“Why, Sister Ann, what a droll idea!” I said.

“Sister Stenhouse,” she replied, quite seriously, “it’s very wrong of you to talk so. Some of the best Saints have stood proxy in this way. There was one lady who stood proxy for the Empress Josephine, and her son stood for Napoleon, and some one else for Washington. Queen Elizabeth, too, has been baptized by proxy. And now Napoleon and Washington are both Mormon Elders, and I suppose some one will be married for Queen Elizabeth, and she’ll enter into Polygamy. Do you know, Sister Stenhouse, there was one brother who, out of pure kindness, said he would be baptized for the thief on the cross, for he supposed that no one else would take pity on him, and a sister who was present said she would be baptized for his wife, if Brother Brigham thought he ever had one. I’ve been persuading my Henry to be baptized for Henry the Eighth, for I’m sure he needed baptism for the remission of sins; and he—I mean my Henry—has promised me to do so; but he says that he means to ask Brother Brigham first before he is married for him—if ever he is—as King Henry was almost a polygamist in his way, and my husband thinks there is not much need to be married for him at all.”

“I can’t help being amused,” I said. “Of course I have often heard of being baptized for the dead, and I know the Elders say that St. Paul spoke of it in one of his epistles, but I never thought of it in that light; I always thought we should have to wait till the Temple was finished.”

“That’s true, Sister Stenhouse,” she replied; “all the marriages of all the Saints—of every one, in fact, on the face of the earth—ought to be solemnized in the Temple here in Salt Lake City, and every one ought to receive their Endowments in it; but as it is not yet finished, the Lord permits us to be married, and everything else, in the Endowment House. But you know yourself that there’s a record kept, and that, when the Temple is finished, the ceremony will be all gone through with again. I’ve heard it said that many of the Elders and their wives will live there, and that day and night perpetually the ceremonies will be going on. You ought to be baptized, however, now for as many relations as you can think of.”

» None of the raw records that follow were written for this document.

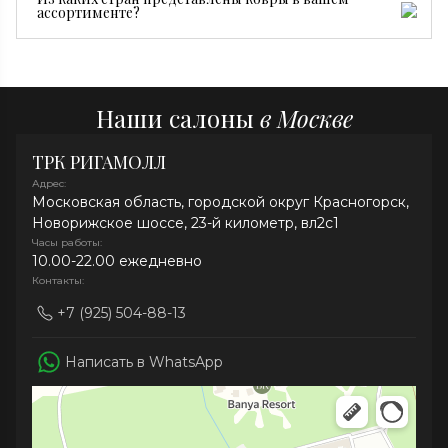
турбощетки и средств без хлора. При необходимости
ассортименте?
рекомендуем профессиональную химчистку.
В нашей коллекции представлены ковры из Ирана,
Индии, Афганистана, Непала и Китая.
Наши салоны
в Москве
ТРК РИГАМОЛЛ
Адрес:
Московская область, городской округ Красногорск,
Новорижское шоссе, 23-й километр, вл2с1
Часы работы:
10.00-22.00 ежедневно
Контакты:
+7 (925) 504-88-13
Написать в WhatsApp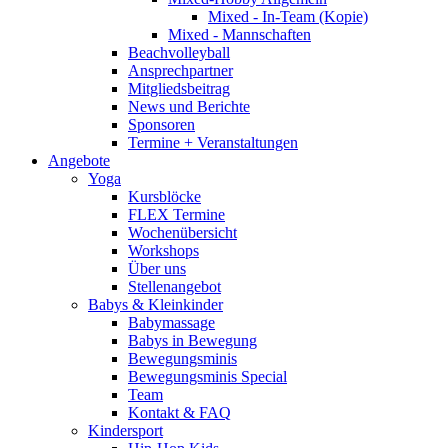
Mixed - In-Team (Kopie)
Mixed - Mannschaften
Beachvolleyball
Ansprechpartner
Mitgliedsbeitrag
News und Berichte
Sponsoren
Termine + Veranstaltungen
Angebote
Yoga
Kursblöcke
FLEX Termine
Wochenübersicht
Workshops
Über uns
Stellenangebot
Babys & Kleinkinder
Babymassage
Babys in Bewegung
Bewegungsminis
Bewegungsminis Special
Team
Kontakt & FAQ
Kindersport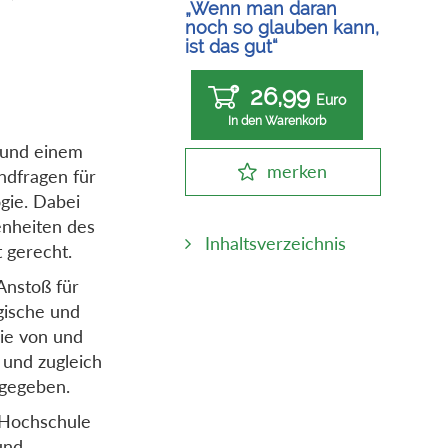
„Wenn man daran
noch so glauben kann,
ist das gut“
26,99
Euro
In den Warenkorb
rund einem
merken
ndfragen für
gie. Dabei
enheiten des
Inhaltsverzeichnis
 gerecht.
Anstoß für
gische und
ie von und
 und zugleich
 gegeben.
d Hochschule
und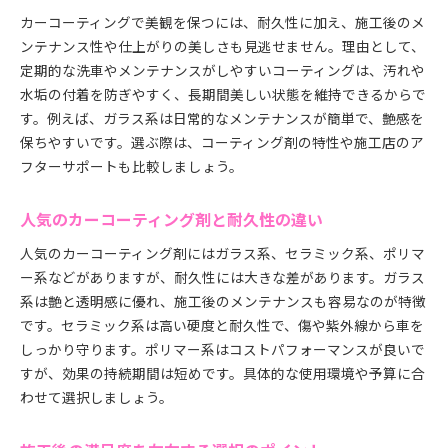
カーコーティングで美観を保つには、耐久性に加え、施工後のメ
ンテナンス性や仕上がりの美しさも見逃せません。理由として、
定期的な洗車やメンテナンスがしやすいコーティングは、汚れや
水垢の付着を防ぎやすく、長期間美しい状態を維持できるからで
す。例えば、ガラス系は日常的なメンテナンスが簡単で、艶感を
保ちやすいです。選ぶ際は、コーティング剤の特性や施工店のア
フターサポートも比較しましょう。
人気のカーコーティング剤と耐久性の違い
人気のカーコーティング剤にはガラス系、セラミック系、ポリマ
ー系などがありますが、耐久性には大きな差があります。ガラス
系は艶と透明感に優れ、施工後のメンテナンスも容易なのが特徴
です。セラミック系は高い硬度と耐久性で、傷や紫外線から車を
しっかり守ります。ポリマー系はコストパフォーマンスが良いで
すが、効果の持続期間は短めです。具体的な使用環境や予算に合
わせて選択しましょう。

“I think I shall wait, Sister Ann,” I said, “until I can find a Queen Fanny, and then I’ll be baptized for her.”

She did not like me saying this, for she evidently thought I was jesting. I was not jesting, however, but I felt greatly amused, for this peculiar doctrine of the Saints had never struck me in such an odd light before. Sister Ann was shocked at the way in which I viewed her strange stories, but “I’ll come again in the course of a day or two, Sister Stenhouse,” she said, “and put you all straight.”


CHAPTER XXXIV.
MY DAUGHTER BECOMES THE FOURTH WIFE OF BRIGHAM YOUNG’S SON—THE SECOND ENDOWMENTS.

After I had consented, and in reality had given my husband a second wife, my status in Mormon polygamic society was very considerably improved. First wives who lived in, and firmly believed, this “Order of Celestial Marriage,” tried in every way to make me feel that I was one with them; and those who had not much faith felt more kindly towards me, because I had been caught in the same snare with themselves.